New Way to Customize Metallic Grain Structures of Nanoparticles

Metallurgists have developed different methods to make a chunk of metal harder than before. They can twist it, bend it, pound it with a hammer, or send it between two rollers.

This gold “coin” was made from nanoparticle building blocks, thanks to a new technique developed by Brown University researchers. Making bulk metals this way allows for precise of the metal’s microstructure, which enhances its mechanical properties. Image Credit: Chen Lab/Brown University.

In these methods, the grain structure of the metal is broken up. Grain structure constitutes the microscopic crystalline domains forming a bulk piece of metal, where harder metals have smaller grains.

A team of researchers from Brown University has now discovered to customize metallic grain structures from the scratch. They demonstrated a technique for smashing individual metal nanoclusters together to create solid macro-scale hunks of solid metal. The study results have been described in a paper published in the journal Chem.

Metals manufactured with this technique were mechanically tested, revealing that they were nearly four times harder compared to metal structures that occur naturally.

Hammering and other hardening methods are all top-down ways of altering grain structure, and it’s very hard to control the grain size you end up with. What we’ve done is create nanoparticle building blocks that fuse together when you squeeze them. This way we can have uniform grain sizes that can be precisely tuned for enhanced properties.

Ou Chen, Assistant Professor of Chemistry, Brown University

Chen is the corresponding author of the new study, for which the researchers developed centimeter-scale “coins” with nanoparticles of gold, palladium, silver, and other metals.

Items of this size could be helpful to make high-performance coating materials, thermoelectric generators (devices that transform heat fluxes into electricity), or electrodes. However, the researchers consider that the process could be scaled up easily to create larger industrial components or super-hard metal coatings.

According to Chen, the chemical treatment of the nanoparticle building blocks is crucial to this process. Metal nanoparticles are usually covered with organic molecules known as ligands. These molecules often inhibit the formation of metal-metal bonds between particles. Chen and his colleagues discovered a method to remove the ligands chemically, thereby enabling the clusters to fuse together with minimal pressure.

The metal coins formed using this method were considerably harder compared to standard metal, the study demonstrated. For instance, the gold coins were two to four times harder than usual. Other characteristics such as light reflectance and electrical conduction were almost equal to that of standard metals, found the team.

Chen noted that gold coins exhibited remarkable optical properties, as there was a drastic change in color upon compressing the nanoparticles into bulk metal.

Because of what’s known as the plasmonic effect, gold nanoparticles are actually purplish-black in color. But when we applied pressure, we see these purplish clusters suddenly turn to a bright gold color. That’s one of the ways we knew we had actually formed bulk gold.

Ou Chen, Assistant Professor of Chemistry, Brown University

Chen further added that theoretically, the method could be employed to make metals of any type. Indeed, Chen and his colleagues demonstrated that it is viable to make an exotic form of metal called a metallic glass.

Metallic glasses are amorphous in nature, that is, they lack the regularly repeating crystalline structure of normal metals. That paves the way to fascinating properties.
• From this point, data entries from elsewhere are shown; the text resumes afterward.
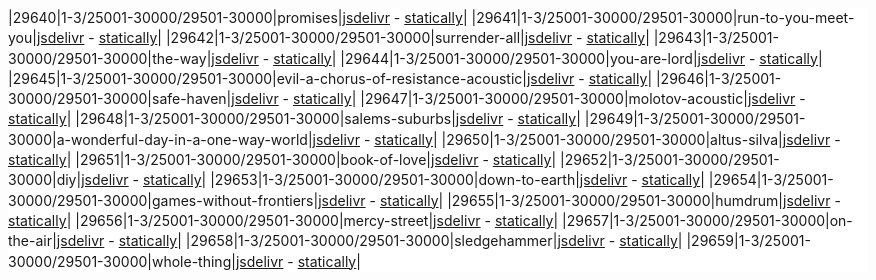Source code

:|29640|1-3/25001-30000/29501-30000|promises|[jsdelivr](https://cdn.jsdelivr.net/gh/dbchord/webp-old-c-1280x720_1-3/25001-30000/29501-30000/promises.webp) - [statically](https://cdn.statically.io/gh/dbchord/webp-old-c-1280x720_1-3/img/25001-30000/29501-30000/promises.webp)|
|29641|1-3/25001-30000/29501-30000|run-to-you-meet-you|[jsdelivr](https://cdn.jsdelivr.net/gh/dbchord/webp-old-c-1280x720_1-3/25001-30000/29501-30000/run-to-you-meet-you.webp) - [statically](https://cdn.statically.io/gh/dbchord/webp-old-c-1280x720_1-3/img/25001-30000/29501-30000/run-to-you-meet-you.webp)|
|29642|1-3/25001-30000/29501-30000|surrender-all|[jsdelivr](https://cdn.jsdelivr.net/gh/dbchord/webp-old-c-1280x720_1-3/25001-30000/29501-30000/surrender-all.webp) - [statically](https://cdn.statically.io/gh/dbchord/webp-old-c-1280x720_1-3/img/25001-30000/29501-30000/surrender-all.webp)|
|29643|1-3/25001-30000/29501-30000|the-way|[jsdelivr](https://cdn.jsdelivr.net/gh/dbchord/webp-old-c-1280x720_1-3/25001-30000/29501-30000/the-way.webp) - [statically](https://cdn.statically.io/gh/dbchord/webp-old-c-1280x720_1-3/img/25001-30000/29501-30000/the-way.webp)|
|29644|1-3/25001-30000/29501-30000|you-are-lord|[jsdelivr](https://cdn.jsdelivr.net/gh/dbchord/webp-old-c-1280x720_1-3/25001-30000/29501-30000/you-are-lord.webp) - [statically](https://cdn.statically.io/gh/dbchord/webp-old-c-1280x720_1-3/img/25001-30000/29501-30000/you-are-lord.webp)|
|29645|1-3/25001-30000/29501-30000|evil-a-chorus-of-resistance-acoustic|[jsdelivr](https://cdn.jsdelivr.net/gh/dbchord/webp-old-c-1280x720_1-3/25001-30000/29501-30000/evil-a-chorus-of-resistance-acoustic.webp) - [statically](https://cdn.statically.io/gh/dbchord/webp-old-c-1280x720_1-3/img/25001-30000/29501-30000/evil-a-chorus-of-resistance-acoustic.webp)|
|29646|1-3/25001-30000/29501-30000|safe-haven|[jsdelivr](https://cdn.jsdelivr.net/gh/dbchord/webp-old-c-1280x720_1-3/25001-30000/29501-30000/safe-haven.webp) - [statically](https://cdn.statically.io/gh/dbchord/webp-old-c-1280x720_1-3/img/25001-30000/29501-30000/safe-haven.webp)|
|29647|1-3/25001-30000/29501-30000|molotov-acoustic|[jsdelivr](https://cdn.jsdelivr.net/gh/dbchord/webp-old-c-1280x720_1-3/25001-30000/29501-30000/molotov-acoustic.webp) - [statically](https://cdn.statically.io/gh/dbchord/webp-old-c-1280x720_1-3/img/25001-30000/29501-30000/molotov-acoustic.webp)|
|29648|1-3/25001-30000/29501-30000|salems-suburbs|[jsdelivr](https://cdn.jsdelivr.net/gh/dbchord/webp-old-c-1280x720_1-3/25001-30000/29501-30000/salems-suburbs.webp) - [statically](https://cdn.statically.io/gh/dbchord/webp-old-c-1280x720_1-3/img/25001-30000/29501-30000/salems-suburbs.webp)|
|29649|1-3/25001-30000/29501-30000|a-wonderful-day-in-a-one-way-world|[jsdelivr](https://cdn.jsdelivr.net/gh/dbchord/webp-old-c-1280x720_1-3/25001-30000/29501-30000/a-wonderful-day-in-a-one-way-world.webp) - [statically](https://cdn.statically.io/gh/dbchord/webp-old-c-1280x720_1-3/img/25001-30000/29501-30000/a-wonderful-day-in-a-one-way-world.webp)|
|29650|1-3/25001-30000/29501-30000|altus-silva|[jsdelivr](https://cdn.jsdelivr.net/gh/dbchord/webp-old-c-1280x720_1-3/25001-30000/29501-30000/altus-silva.webp) - [statically](https://cdn.statically.io/gh/dbchord/webp-old-c-1280x720_1-3/img/25001-30000/29501-30000/altus-silva.webp)|
|29651|1-3/25001-30000/29501-30000|book-of-love|[jsdelivr](https://cdn.jsdelivr.net/gh/dbchord/webp-old-c-1280x720_1-3/25001-30000/29501-30000/book-of-love.webp) - [statically](https://cdn.statically.io/gh/dbchord/webp-old-c-1280x720_1-3/img/25001-30000/29501-30000/book-of-love.webp)|
|29652|1-3/25001-30000/29501-30000|diy|[jsdelivr](https://cdn.jsdelivr.net/gh/dbchord/webp-old-c-1280x720_1-3/25001-30000/29501-30000/diy.webp) - [statically](https://cdn.statically.io/gh/dbchord/webp-old-c-1280x720_1-3/img/25001-30000/29501-30000/diy.webp)|
|29653|1-3/25001-30000/29501-30000|down-to-earth|[jsdelivr](https://cdn.jsdelivr.net/gh/dbchord/webp-old-c-1280x720_1-3/25001-30000/29501-30000/down-to-earth.webp) - [statically](https://cdn.statically.io/gh/dbchord/webp-old-c-1280x720_1-3/img/25001-30000/29501-30000/down-to-earth.webp)|
|29654|1-3/25001-30000/29501-30000|games-without-frontiers|[jsdelivr](https://cdn.jsdelivr.net/gh/dbchord/webp-old-c-1280x720_1-3/25001-30000/29501-30000/games-without-frontiers.webp) - [statically](https://cdn.statically.io/gh/dbchord/webp-old-c-1280x720_1-3/img/25001-30000/29501-30000/games-without-frontiers.webp)|
|29655|1-3/25001-30000/29501-30000|humdrum|[jsdelivr](https://cdn.jsdelivr.net/gh/dbchord/webp-old-c-1280x720_1-3/25001-30000/29501-30000/humdrum.webp) - [statically](https://cdn.statically.io/gh/dbchord/webp-old-c-1280x720_1-3/img/25001-30000/29501-30000/humdrum.webp)|
|29656|1-3/25001-30000/29501-30000|mercy-street|[jsdelivr](https://cdn.jsdelivr.net/gh/dbchord/webp-old-c-1280x720_1-3/25001-30000/29501-30000/mercy-street.webp) - [statically](https://cdn.statically.io/gh/dbchord/webp-old-c-1280x720_1-3/img/25001-30000/29501-30000/mercy-street.webp)|
|29657|1-3/25001-30000/29501-30000|on-the-air|[jsdelivr](https://cdn.jsdelivr.net/gh/dbchord/webp-old-c-1280x720_1-3/25001-30000/29501-30000/on-the-air.webp) - [statically](https://cdn.statically.io/gh/dbchord/webp-old-c-1280x720_1-3/img/25001-30000/29501-30000/on-the-air.webp)|
|29658|1-3/25001-30000/29501-30000|sledgehammer|[jsdelivr](https://cdn.jsdelivr.net/gh/dbchord/webp-old-c-1280x720_1-3/25001-30000/29501-30000/sledgehammer.webp) - [statically](https://cdn.statically.io/gh/dbchord/webp-old-c-1280x720_1-3/img/25001-30000/29501-30000/sledgehammer.webp)|
|29659|1-3/25001-30000/29501-30000|whole-thing|[jsdelivr](https://cdn.jsdelivr.net/gh/dbchord/webp-old-c-1280x720_1-3/25001-30000/29501-30000/whole-thing.webp) - [statically](https://cdn.statically.io/gh/dbchord/webp-old-c-1280x720_1-3/img/25001-30000/29501-30000/whole-thing.webp)|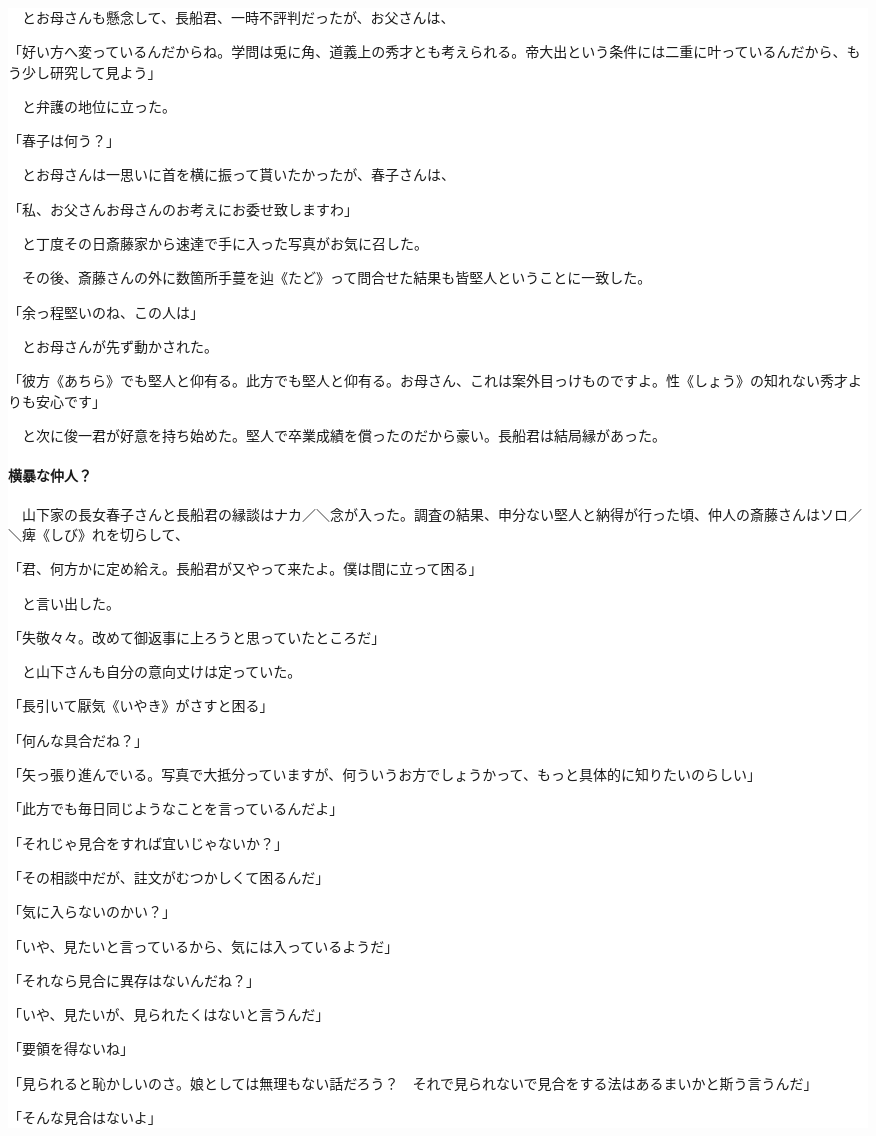 　とお母さんも懸念して、長船君、一時不評判だったが、お父さんは、

「好い方へ変っているんだからね。学問は兎に角、道義上の秀才とも考えられる。帝大出という条件には二重に叶っているんだから、もう少し研究して見よう」

　と弁護の地位に立った。

「春子は何う？」

　とお母さんは一思いに首を横に振って貰いたかったが、春子さんは、

「私、お父さんお母さんのお考えにお委せ致しますわ」

　と丁度その日斎藤家から速達で手に入った写真がお気に召した。

　その後、斎藤さんの外に数箇所手蔓を辿《たど》って問合せた結果も皆堅人ということに一致した。

「余っ程堅いのね、この人は」

　とお母さんが先ず動かされた。

「彼方《あちら》でも堅人と仰有る。此方でも堅人と仰有る。お母さん、これは案外目っけものですよ。性《しょう》の知れない秀才よりも安心です」

　と次に俊一君が好意を持ち始めた。堅人で卒業成績を償ったのだから豪い。長船君は結局縁があった。



#### 横暴な仲人？




　山下家の長女春子さんと長船君の縁談はナカ／＼念が入った。調査の結果、申分ない堅人と納得が行った頃、仲人の斎藤さんはソロ／＼痺《しび》れを切らして、

「君、何方かに定め給え。長船君が又やって来たよ。僕は間に立って困る」

　と言い出した。

「失敬々々。改めて御返事に上ろうと思っていたところだ」

　と山下さんも自分の意向丈けは定っていた。

「長引いて厭気《いやき》がさすと困る」

「何んな具合だね？」

「矢っ張り進んでいる。写真で大抵分っていますが、何ういうお方でしょうかって、もっと具体的に知りたいのらしい」

「此方でも毎日同じようなことを言っているんだよ」

「それじゃ見合をすれば宜いじゃないか？」

「その相談中だが、註文がむつかしくて困るんだ」

「気に入らないのかい？」

「いや、見たいと言っているから、気には入っているようだ」

「それなら見合に異存はないんだね？」

「いや、見たいが、見られたくはないと言うんだ」

「要領を得ないね」

「見られると恥かしいのさ。娘としては無理もない話だろう？　それで見られないで見合をする法はあるまいかと斯う言うんだ」

「そんな見合はないよ」
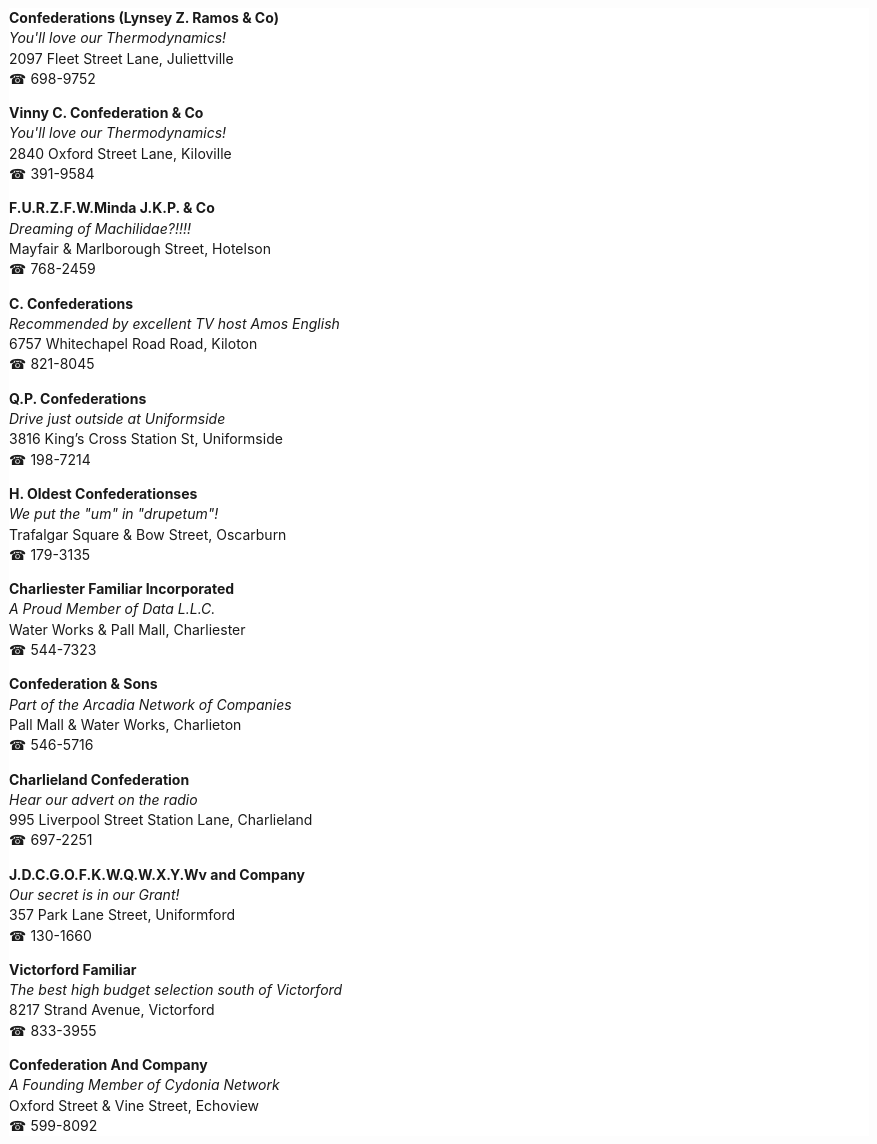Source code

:**Confederations (Lynsey Z. Ramos & Co)**  
_You'll love our Thermodynamics!_  
2097 Fleet Street Lane, Juliettville  
☎ 698-9752

**Vinny C. Confederation & Co**  
_You'll love our Thermodynamics!_  
2840 Oxford Street Lane, Kiloville  
☎ 391-9584

**F.U.R.Z.F.W.Minda J.K.P. & Co**  
_Dreaming of Machilidae?!!!!_  
Mayfair & Marlborough Street, Hotelson  
☎ 768-2459

**C. Confederations**  
_Recommended by excellent TV host Amos English_  
6757 Whitechapel Road Road, Kiloton  
☎ 821-8045

**Q.P. Confederations**  
_Drive just outside at Uniformside_  
3816 King’s Cross Station St, Uniformside  
☎ 198-7214

**H. Oldest Confederationses**  
_We put the "um" in "drupetum"!_  
Trafalgar Square & Bow Street, Oscarburn  
☎ 179-3135

**Charliester Familiar Incorporated**  
_A Proud Member of Data L.L.C._  
Water Works & Pall Mall, Charliester  
☎ 544-7323

**Confederation & Sons**  
_Part of the Arcadia Network of Companies_  
Pall Mall & Water Works, Charlieton  
☎ 546-5716

**Charlieland Confederation**  
_Hear our advert on the radio_  
995 Liverpool Street Station Lane, Charlieland  
☎ 697-2251

**J.D.C.G.O.F.K.W.Q.W.X.Y.Wv and Company**  
_Our secret is in our Grant!_  
357 Park Lane Street, Uniformford  
☎ 130-1660

**Victorford Familiar**  
_The best high budget selection south of Victorford_  
8217 Strand Avenue, Victorford  
☎ 833-3955

**Confederation And Company**  
_A Founding Member of Cydonia Network_  
Oxford Street & Vine Street, Echoview  
☎ 599-8092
When compared to conventional metals, metallic glasses can be molded more easily, can be considerably stronger and crack-resistant, and display superconductivity at low temperatures.

Making metallic glass from a single component is notoriously hard to do, so most metallic glasses are alloys. But we were able to start with amorphous palladium nanoparticles and use our technique to make a palladium metallic glass.

Ou Chen, Assistant Professor of Chemistry, Brown University

Chen believes that the method could someday be used extensively for commercial products. The chemical treatment used on the nanoclusters is much simple, and the pressures applied to compress them together are well within the range of standard industrial equipment. Chen has obtained patents for the technique and hopes to continue analyzing it.

We think there’s a lot of potential here, both for industry and for the scientific research community,” concluded Chen.

Chen’s co-authors on the study were Yasutaka Nagaoka, Masayuki Suda, Insun Yoon, Na Chen, Hanjun Yang, Yuzi Liu, Brendan A. Anzures, Stephen W. Parman, Zhongwu Wang, Michael Grünwald, and Hiroshi M. Yamamoto. The study was funded by the National Science Foundation (CMMI-1934314, DMR-1332208, DMR-1848499) and the U.S. Department of Energy (DE-AC02-06CH11357).

Journal Reference:

Nagaoka, Y., et al. (2021) Bulk Grain-Boundary Materials from Nanocrystals. Chem. doi.org/10.1016/j.chempr.2020.12.026.